Let’s talk to Him… and listen. Let’s say sorry and mean it. Let’s give a thousand thanks for amazing grace.

And maybe too… let’s offer ourselves. Wholly. And holy. (Because by His blood, He made us so.)

So here’s what I want you to do, God helping you: Take your everyday, ordinary life—your sleeping, eating, going-to-work, and walking-around life—and place it before God as an offering. Embracing what God does for you is the best thing you can do for him. Don’t become so well-adjusted to your culture that you fit into it without even thinking. Instead, fix your attention on God. You’ll be changed from the inside out. ~ Romans 12:1 (The Message)

During Lent, some of us will fast.

We fast to remember that Jesus gave up everything for us. (That’s the Gospel right there.)

We “give up” some comfort.

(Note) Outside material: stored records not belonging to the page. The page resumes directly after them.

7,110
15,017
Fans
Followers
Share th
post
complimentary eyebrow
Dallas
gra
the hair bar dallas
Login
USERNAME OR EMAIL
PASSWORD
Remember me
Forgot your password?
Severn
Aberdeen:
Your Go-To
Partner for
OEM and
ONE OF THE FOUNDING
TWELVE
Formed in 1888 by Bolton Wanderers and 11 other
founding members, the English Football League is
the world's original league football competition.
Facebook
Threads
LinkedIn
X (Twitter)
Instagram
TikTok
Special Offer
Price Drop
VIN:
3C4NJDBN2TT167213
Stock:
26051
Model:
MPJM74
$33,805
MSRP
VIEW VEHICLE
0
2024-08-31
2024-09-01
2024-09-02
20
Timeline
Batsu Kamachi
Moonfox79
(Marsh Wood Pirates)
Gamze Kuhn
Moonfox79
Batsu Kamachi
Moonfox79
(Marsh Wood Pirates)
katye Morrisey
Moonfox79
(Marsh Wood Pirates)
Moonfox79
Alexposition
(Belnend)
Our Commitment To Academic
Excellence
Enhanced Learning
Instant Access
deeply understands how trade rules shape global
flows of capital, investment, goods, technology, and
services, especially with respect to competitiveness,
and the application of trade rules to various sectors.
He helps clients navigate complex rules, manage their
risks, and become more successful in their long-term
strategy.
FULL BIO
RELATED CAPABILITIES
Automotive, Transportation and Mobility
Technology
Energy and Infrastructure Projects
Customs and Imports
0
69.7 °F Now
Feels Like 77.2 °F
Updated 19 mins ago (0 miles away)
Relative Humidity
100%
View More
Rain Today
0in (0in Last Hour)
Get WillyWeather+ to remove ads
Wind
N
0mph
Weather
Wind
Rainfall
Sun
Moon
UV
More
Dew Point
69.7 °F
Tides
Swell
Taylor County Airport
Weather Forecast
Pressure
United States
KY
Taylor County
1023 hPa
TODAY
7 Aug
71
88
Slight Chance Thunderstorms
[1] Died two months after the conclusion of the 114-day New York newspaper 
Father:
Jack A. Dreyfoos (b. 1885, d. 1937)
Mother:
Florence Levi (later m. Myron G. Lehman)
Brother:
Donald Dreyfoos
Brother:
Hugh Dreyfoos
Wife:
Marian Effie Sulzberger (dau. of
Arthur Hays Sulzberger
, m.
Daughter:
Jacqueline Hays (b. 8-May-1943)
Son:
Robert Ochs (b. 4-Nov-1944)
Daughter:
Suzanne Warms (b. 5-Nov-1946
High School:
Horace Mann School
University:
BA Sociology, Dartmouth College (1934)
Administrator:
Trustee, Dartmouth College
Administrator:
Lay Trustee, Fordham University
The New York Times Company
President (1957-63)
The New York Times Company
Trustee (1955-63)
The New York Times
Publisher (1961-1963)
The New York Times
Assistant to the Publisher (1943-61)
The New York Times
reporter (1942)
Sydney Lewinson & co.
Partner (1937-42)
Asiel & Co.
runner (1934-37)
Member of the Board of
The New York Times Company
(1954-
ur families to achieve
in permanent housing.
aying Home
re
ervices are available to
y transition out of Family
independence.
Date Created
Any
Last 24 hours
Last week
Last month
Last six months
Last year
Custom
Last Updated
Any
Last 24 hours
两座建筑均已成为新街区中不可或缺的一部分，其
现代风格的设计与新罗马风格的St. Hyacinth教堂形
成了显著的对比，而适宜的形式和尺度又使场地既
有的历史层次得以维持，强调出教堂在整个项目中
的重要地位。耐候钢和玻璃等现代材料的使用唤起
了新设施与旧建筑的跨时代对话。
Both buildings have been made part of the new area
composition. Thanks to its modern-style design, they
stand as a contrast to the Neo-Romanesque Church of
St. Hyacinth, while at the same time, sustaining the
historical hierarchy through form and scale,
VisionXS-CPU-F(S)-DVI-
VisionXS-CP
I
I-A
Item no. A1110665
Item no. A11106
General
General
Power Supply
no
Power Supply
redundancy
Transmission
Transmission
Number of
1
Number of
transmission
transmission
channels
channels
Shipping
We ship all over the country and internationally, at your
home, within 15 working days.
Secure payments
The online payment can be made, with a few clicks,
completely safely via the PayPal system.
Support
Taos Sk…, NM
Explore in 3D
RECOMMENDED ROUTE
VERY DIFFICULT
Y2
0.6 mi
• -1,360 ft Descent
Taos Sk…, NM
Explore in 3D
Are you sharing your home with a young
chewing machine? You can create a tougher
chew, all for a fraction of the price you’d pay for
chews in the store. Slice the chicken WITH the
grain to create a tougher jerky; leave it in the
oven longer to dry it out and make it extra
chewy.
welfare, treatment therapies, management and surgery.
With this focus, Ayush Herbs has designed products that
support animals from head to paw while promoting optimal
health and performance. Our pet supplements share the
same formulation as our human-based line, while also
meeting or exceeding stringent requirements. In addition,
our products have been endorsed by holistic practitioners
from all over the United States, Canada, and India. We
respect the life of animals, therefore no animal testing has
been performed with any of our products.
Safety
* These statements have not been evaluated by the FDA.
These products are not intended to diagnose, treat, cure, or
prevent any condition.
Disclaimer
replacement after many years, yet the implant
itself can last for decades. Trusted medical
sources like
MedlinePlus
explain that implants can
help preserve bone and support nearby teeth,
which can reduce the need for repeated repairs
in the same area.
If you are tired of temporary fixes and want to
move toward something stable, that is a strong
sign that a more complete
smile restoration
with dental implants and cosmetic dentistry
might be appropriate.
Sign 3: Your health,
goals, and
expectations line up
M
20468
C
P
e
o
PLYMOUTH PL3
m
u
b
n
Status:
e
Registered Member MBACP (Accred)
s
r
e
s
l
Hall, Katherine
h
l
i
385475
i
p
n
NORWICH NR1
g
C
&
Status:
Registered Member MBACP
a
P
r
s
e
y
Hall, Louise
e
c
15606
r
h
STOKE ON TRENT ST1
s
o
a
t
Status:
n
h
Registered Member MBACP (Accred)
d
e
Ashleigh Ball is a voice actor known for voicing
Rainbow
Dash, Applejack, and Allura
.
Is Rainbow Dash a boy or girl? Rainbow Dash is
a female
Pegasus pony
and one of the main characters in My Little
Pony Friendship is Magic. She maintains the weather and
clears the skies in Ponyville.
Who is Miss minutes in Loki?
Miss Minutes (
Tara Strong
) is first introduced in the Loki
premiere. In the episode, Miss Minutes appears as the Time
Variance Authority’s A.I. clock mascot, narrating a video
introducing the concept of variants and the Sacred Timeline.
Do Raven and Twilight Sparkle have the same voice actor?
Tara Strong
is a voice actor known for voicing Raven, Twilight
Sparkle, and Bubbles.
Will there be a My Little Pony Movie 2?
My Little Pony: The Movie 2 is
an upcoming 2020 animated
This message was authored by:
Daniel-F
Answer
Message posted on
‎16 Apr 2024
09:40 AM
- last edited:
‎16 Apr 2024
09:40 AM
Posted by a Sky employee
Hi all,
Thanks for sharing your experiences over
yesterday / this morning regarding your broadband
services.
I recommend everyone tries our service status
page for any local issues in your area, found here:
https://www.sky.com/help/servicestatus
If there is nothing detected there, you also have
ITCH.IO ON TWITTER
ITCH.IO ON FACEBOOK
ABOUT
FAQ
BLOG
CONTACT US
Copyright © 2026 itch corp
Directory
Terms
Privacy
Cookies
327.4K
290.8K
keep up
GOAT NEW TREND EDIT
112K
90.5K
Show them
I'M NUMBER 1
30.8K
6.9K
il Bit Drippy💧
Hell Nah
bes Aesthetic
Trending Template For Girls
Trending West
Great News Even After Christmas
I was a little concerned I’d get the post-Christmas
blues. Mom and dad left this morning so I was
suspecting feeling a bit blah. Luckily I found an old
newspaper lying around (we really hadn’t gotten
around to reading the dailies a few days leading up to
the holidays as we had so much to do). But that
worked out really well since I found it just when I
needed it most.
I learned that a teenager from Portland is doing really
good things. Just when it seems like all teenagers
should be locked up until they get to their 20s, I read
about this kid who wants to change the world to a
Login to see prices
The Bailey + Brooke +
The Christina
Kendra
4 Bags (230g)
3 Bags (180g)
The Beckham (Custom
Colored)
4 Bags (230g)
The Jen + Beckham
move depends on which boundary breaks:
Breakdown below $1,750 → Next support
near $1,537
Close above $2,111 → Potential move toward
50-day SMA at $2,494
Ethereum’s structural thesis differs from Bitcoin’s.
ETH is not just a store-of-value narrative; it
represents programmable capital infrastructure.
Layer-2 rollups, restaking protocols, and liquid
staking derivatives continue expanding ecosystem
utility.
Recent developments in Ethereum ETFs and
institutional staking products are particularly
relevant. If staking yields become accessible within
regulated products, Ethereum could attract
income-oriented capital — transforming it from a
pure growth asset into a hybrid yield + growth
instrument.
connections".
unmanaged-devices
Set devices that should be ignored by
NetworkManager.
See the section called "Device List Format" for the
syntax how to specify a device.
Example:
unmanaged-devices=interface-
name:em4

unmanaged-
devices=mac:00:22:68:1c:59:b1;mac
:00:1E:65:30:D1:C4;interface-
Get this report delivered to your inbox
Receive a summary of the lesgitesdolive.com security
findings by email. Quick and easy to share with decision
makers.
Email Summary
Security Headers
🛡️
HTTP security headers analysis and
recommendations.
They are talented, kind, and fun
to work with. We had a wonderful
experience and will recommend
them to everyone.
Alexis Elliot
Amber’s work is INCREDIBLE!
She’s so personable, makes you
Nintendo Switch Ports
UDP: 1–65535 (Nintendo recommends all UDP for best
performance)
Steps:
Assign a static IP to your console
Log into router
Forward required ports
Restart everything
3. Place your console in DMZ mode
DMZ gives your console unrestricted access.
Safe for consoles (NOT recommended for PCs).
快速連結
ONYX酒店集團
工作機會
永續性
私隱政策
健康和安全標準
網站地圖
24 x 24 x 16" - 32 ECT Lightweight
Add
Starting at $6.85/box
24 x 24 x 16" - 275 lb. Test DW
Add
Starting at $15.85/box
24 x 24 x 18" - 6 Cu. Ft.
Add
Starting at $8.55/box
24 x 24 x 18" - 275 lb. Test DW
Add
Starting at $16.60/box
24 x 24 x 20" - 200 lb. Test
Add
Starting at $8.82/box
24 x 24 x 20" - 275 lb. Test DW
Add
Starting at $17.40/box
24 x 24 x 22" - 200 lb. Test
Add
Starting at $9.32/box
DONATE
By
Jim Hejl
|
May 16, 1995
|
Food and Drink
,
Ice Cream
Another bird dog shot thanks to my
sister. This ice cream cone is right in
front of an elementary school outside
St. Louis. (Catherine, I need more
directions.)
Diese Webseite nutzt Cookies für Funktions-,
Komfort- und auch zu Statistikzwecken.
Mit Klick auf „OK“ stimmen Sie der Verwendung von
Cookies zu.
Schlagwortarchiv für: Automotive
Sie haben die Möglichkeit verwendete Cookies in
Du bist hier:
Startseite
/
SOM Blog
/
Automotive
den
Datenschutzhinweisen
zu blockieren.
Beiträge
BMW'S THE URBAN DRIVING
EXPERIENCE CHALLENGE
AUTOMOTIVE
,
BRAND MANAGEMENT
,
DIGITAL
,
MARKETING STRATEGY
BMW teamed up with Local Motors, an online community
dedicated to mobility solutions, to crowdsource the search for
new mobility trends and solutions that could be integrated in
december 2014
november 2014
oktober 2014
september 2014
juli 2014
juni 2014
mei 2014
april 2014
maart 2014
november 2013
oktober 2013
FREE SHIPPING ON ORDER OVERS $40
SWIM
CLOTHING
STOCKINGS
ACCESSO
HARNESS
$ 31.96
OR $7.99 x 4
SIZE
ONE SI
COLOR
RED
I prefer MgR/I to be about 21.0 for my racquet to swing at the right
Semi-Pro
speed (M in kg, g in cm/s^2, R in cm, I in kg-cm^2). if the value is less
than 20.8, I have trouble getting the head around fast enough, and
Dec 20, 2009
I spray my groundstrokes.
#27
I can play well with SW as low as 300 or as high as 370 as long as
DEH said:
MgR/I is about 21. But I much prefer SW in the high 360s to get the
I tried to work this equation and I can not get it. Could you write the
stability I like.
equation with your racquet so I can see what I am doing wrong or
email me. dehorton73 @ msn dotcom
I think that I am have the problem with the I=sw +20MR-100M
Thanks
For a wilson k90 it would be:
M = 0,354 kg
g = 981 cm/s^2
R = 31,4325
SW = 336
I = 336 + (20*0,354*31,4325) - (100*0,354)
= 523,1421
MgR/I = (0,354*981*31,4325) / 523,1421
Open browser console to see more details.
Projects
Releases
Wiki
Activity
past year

Or comfort food. Or any manner of convenience or indulgence. And in those moments when we feel a measure of discomfort (or, my fellow chocolate addicts, desperation), we are reminded to keep our focus not on our cravings, but on the cross. Not on sweets, but on our sweet Savior.

Over the years, I have given up coffee, cable, wine, chocolate, ice cream, and social media for Lent. (Not all at once. Heavens, no.)

A couple years ago, my aunt and uncle made a suggestion. Rather than giving up something for Lent, they suggested I give to someone. I kicked that idea around awhile and decided to give it a whirl. What could I give? Random acts of kindness. One each day to those who serve others every day. A compliment or a thank-you note, a bunch of flowers or a batch of cookies, a gift card or a glowing customer satisfaction survey. To teachers, waiters, cops, caregivers, counselors, nurses, soldiers, social workers, the woman who cleans the bathroom at the airport. God bless her.

And guess what? The more I gave, the more I got. The more I bestowed, the more I was blessed. (I received thank-you notes for my thank-you notes. Crazy. And lovely.) When I brought flowers, I got a bright smile and warm hug. When I offered a compliment, I got heartfelt appreciation. When I sent a gift card, I got genuine, joyful surprise. When I baked cookies, I got a couple spoonfuls of cookie dough. (I have not yet conquered a cookie fast.) And my kitchen smelled like heaven.Or someplace close, like Hershey, Pennsylvania. When I told someone who does a really tough, thankless job that her hard work (and heart work) wasn’t going unnoticed, I was given the precious gift of grateful tears.

I made a delightful discovery during Lent that year. When I give love, it boomerangs its way right back to me. Every single time.

More good news.

Mercy me,

Wendy

P.S. For the record, I’m giving up candy for Lent. Which likely means I will be giving up movies too, because without movie candy, what’s the point, really? I will miss you, Sno-Caps and Skittles and Twizzlers… oh my. (To make matters worse, I just realized that the 40-day Lenten fast is actually 45 days when you count the Sundays too.)  Which means I will be hitting the day-after-Easter candy sale at Kroger. Hard. And humming the Hallelujah chorus as I do.